Review: Call Me Mother at The Blue Room Theatre – X-Press Magazine – Entertainment in Perth
CLOSE

Review: Call Me Mother at The Blue Room Theatre

Call Me Mother at The Blue Room Theatre
Friday, January 30, 2026

As the Blue Room’s royal-blue glow settled over the audience like a held breath and the lights dimmed, a charged, anticipatory aura emerged—the sense that you’re not about to be entertained so much as addressed. Call Me Mother wasted no time in proving that instinct right.

Scarlet Rose—who played themself under the name Scar—opened with abrasive dissonance that felt closer to acerbic punk than theatre. All grit and rupture. Backlit red in a doorway, body braced, Scar screamed and gestured with a ferocity that bordered on the primal before the sound was cut off mid-throat, plunging the room into brutal silence. The Rage Against The Machine here wasn’t rhetorical; it was physical. “The rage in me is fucking huge,” they declared. “Much larger than ‘fuck the patriarchy’.” It was an important distinction, setting the tone for a work that refused neat political slogans in favour of lived contradiction.

What followed was not a linear narrative but an excavation. Childhood memories unspooled alongside bodily autonomy, desire, and violence—personal and institutional.
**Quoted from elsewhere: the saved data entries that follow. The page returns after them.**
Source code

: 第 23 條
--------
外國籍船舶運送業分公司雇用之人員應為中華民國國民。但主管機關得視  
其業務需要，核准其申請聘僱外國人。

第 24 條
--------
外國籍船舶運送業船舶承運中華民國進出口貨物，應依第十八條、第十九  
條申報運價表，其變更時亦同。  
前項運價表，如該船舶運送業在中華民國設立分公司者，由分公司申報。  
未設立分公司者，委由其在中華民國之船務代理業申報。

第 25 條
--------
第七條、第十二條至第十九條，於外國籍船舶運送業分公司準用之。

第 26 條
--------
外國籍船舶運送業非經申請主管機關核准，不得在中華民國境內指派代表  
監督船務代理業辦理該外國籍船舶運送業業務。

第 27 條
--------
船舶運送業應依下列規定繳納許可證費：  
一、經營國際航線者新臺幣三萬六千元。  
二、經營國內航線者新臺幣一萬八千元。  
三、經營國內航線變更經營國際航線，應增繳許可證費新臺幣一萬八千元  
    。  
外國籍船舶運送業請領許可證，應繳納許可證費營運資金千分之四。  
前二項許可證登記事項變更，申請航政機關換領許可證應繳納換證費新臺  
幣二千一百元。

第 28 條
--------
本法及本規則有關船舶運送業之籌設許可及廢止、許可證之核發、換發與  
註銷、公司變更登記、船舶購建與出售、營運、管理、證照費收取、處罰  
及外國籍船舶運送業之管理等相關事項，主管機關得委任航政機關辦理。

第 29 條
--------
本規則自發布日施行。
Scar spoke of being “meant to be a boy”, of puberty arriving as betrayal, of crossing the invisible line from acceptable tomboy to something queerer, more threatening. Home videos played on a makeshift bedsheet screen: a father with a 90s mullet, Women’s Weekly–era homemade birthday cakes, and working-class domesticity rendered without irony or apology. These weren’t cheap laughs or nostalgic diary entries; they were contextual anchors.

The piece frequently disrupted itself. At one point Scar stood like a stand-up comic at a lone mic, delivering sharp “gotcha” jokes laced with overt sexism—not for laughs, but exposure. Quirky game-show-style musical interludes hovered somewhere between comic relief and provocation. Elsewhere, a traumatic birthing scene from House of the Dragon played in sped-up gore, set incongruously to Girl from Ipanema. The absurdity didn’t dilute the violence; it sharpened it. That millions consume this kind of patriarchal spectacle as entertainment was the point. Trauma porn, laid bare.

Throughout, the construction of the work was deliberately visible. Scar hung laundry during video playback—a mash of masc, femme, and children’s wear—later dressing in some of those same clothes. A dressing gown draped over the mic stand read less as exhaustion than refusal. Even when the handheld mic was passed into the audience, agency didn’t disperse; it relocated.

One of the show’s most striking shifts came during an exquisite bathing scene: Scar, standing in a half-calm pool like a Venus, was held briefly in reverent stillness. That serenity was abruptly undercut as The Stripper pulled the rug out—a recognisable, old-school strip-club instrumental whose sleaze-funk lineage signals desire as performance. The feminine tableau tipped into bawdy farce as plastic jugs were hoisted to cup their chests. “Ladies and gentlemen,” they announced, “my jugs!” Breasts here were not fetish objects but antagonists—a body part that kept growing, betraying them, luring others into misrecognition.

The second half, titled Partum, turned explicitly towards pregnancy and its aftermath. “I was comfortably non-binary,” Scar said, “and then I fell pregnant.” What followed was a harrowing account of being repeatedly misgendered, spoken about in the third person, and treated as a vessel rather than a person. An emergency caesarian was described in visceral detail—organs removed and replaced, their body “like a hunk of meat”—body horror more confronting than anything on screen.

As a cis woman sans children, watching, I was acutely aware of my position—what resonated and what didn’t belong to me. Call Me Mother doesn’t ask for identification so much as attention. It insists that motherhood, gender, and embodiment are not singular experiences, and that care without comprehension is not really care at all.

By the end, what lingered wasn’t shock but generosity. This was not a performance asking to be admired. It was a reckoning—intimate, furious, and unflinchingly self-aware in the face of a world determined to define that selfhood.